■ **TASK TO COMPLETE**
Count every line of the listing where the string "Slei" occurs, and reply with the count alone.

──────── PROVIDED DATA ────────

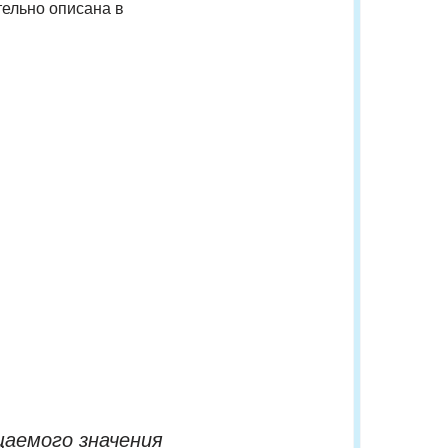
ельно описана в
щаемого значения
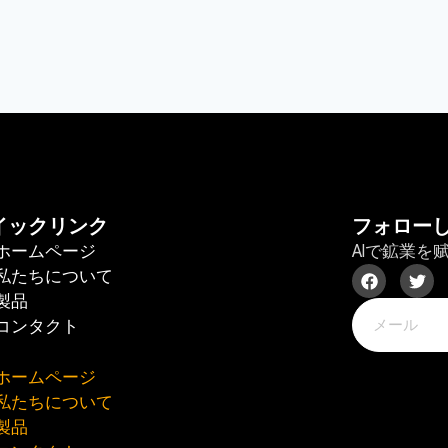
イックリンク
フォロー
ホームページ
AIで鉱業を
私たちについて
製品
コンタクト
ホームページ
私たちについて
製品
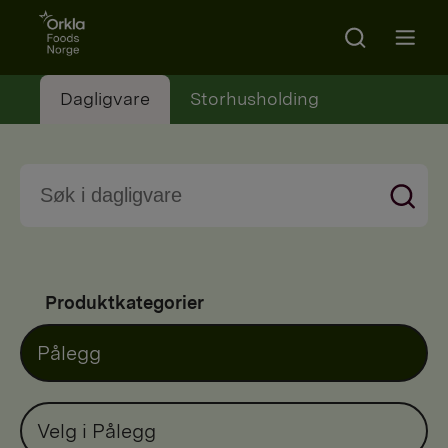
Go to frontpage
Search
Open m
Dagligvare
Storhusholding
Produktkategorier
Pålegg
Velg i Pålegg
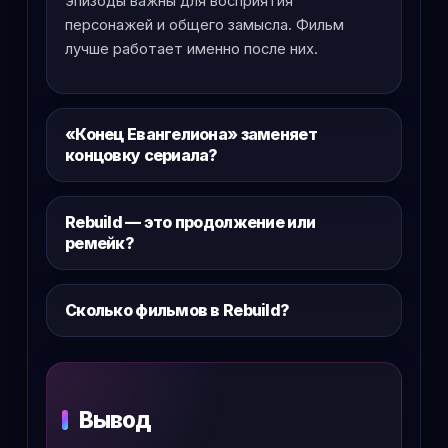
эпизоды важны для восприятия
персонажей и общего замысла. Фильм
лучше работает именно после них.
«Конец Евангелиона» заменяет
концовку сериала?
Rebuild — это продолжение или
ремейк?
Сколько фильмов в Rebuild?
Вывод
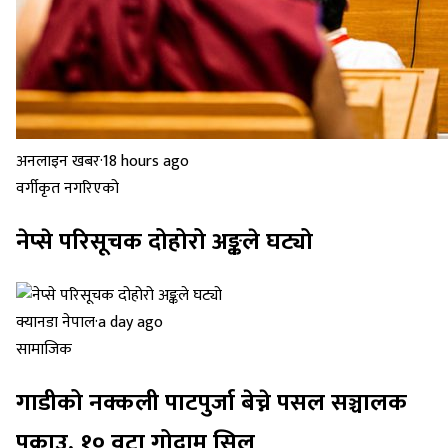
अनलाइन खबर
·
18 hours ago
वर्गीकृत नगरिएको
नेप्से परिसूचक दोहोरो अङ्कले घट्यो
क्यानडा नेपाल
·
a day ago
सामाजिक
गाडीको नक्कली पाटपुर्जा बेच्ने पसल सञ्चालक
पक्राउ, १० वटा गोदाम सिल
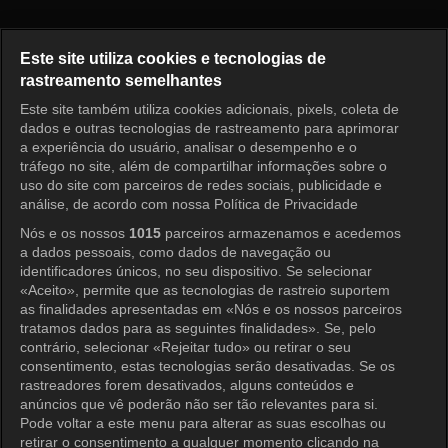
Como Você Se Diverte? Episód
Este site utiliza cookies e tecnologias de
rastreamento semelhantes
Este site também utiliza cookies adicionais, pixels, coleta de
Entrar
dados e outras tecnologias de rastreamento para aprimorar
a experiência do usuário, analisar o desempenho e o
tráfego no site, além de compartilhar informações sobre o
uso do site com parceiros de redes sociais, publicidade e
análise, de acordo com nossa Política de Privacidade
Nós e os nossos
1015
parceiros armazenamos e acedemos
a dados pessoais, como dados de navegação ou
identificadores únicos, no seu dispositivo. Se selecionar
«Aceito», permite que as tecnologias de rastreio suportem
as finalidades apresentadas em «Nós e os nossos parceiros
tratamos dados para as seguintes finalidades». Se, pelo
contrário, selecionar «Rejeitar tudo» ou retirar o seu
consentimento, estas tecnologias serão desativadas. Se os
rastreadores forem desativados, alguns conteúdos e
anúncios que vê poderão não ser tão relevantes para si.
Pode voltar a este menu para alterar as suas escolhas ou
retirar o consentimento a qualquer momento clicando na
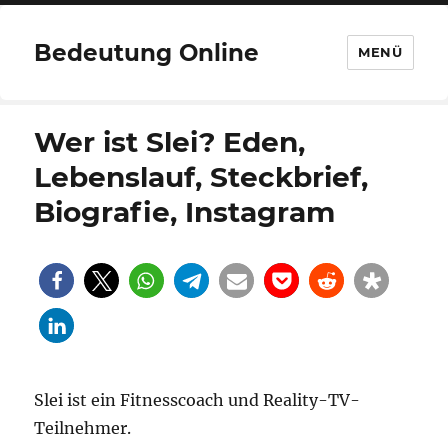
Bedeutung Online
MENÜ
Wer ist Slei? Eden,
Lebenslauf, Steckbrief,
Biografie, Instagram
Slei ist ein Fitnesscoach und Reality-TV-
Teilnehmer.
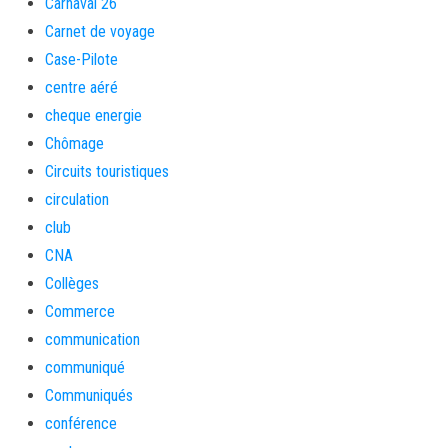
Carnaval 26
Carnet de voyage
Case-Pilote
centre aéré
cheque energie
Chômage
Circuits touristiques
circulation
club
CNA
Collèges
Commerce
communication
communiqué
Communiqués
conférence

────────

■ **SOLUTION FOR THIS EXERCISE**
2